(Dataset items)
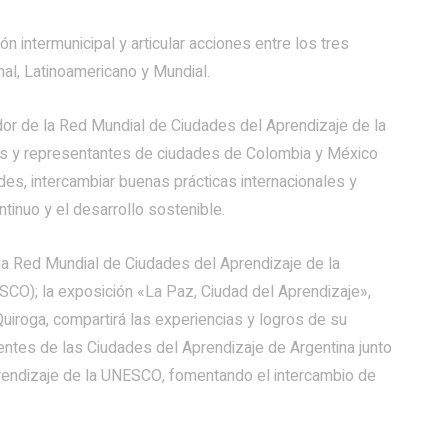
n intermunicipal y articular acciones entre los tres
al, Latinoamericano y Mundial.
dor de la Red Mundial de Ciudades del Aprendizaje de la
es y representantes de ciudades de Colombia y México
des, intercambiar buenas prácticas internacionales y
tinuo y el desarrollo sostenible.
 la Red Mundial de Ciudades del Aprendizaje de la
CO); la exposición «La Paz, Ciudad del Aprendizaje»,
uiroga, compartirá las experiencias y logros de su
dentes de las Ciudades del Aprendizaje de Argentina junto
rendizaje de la UNESCO, fomentando el intercambio de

(Instructions for the task)
Please retype the text from all the items above with no changes, leaving out the pictures.

(Output)
n intermunicipal y articular acciones entre los tres
al, Latinoamericano y Mundial.
dor de la Red Mundial de Ciudades del Aprendizaje de la
es y representantes de ciudades de Colombia y México
des, intercambiar buenas prácticas internacionales y
tinuo y el desarrollo sostenible.
 la Red Mundial de Ciudades del Aprendizaje de la
CO); la exposición «La Paz, Ciudad del Aprendizaje»,
uiroga, compartirá las experiencias y logros de su
dentes de las Ciudades del Aprendizaje de Argentina junto
rendizaje de la UNESCO, fomentando el intercambio de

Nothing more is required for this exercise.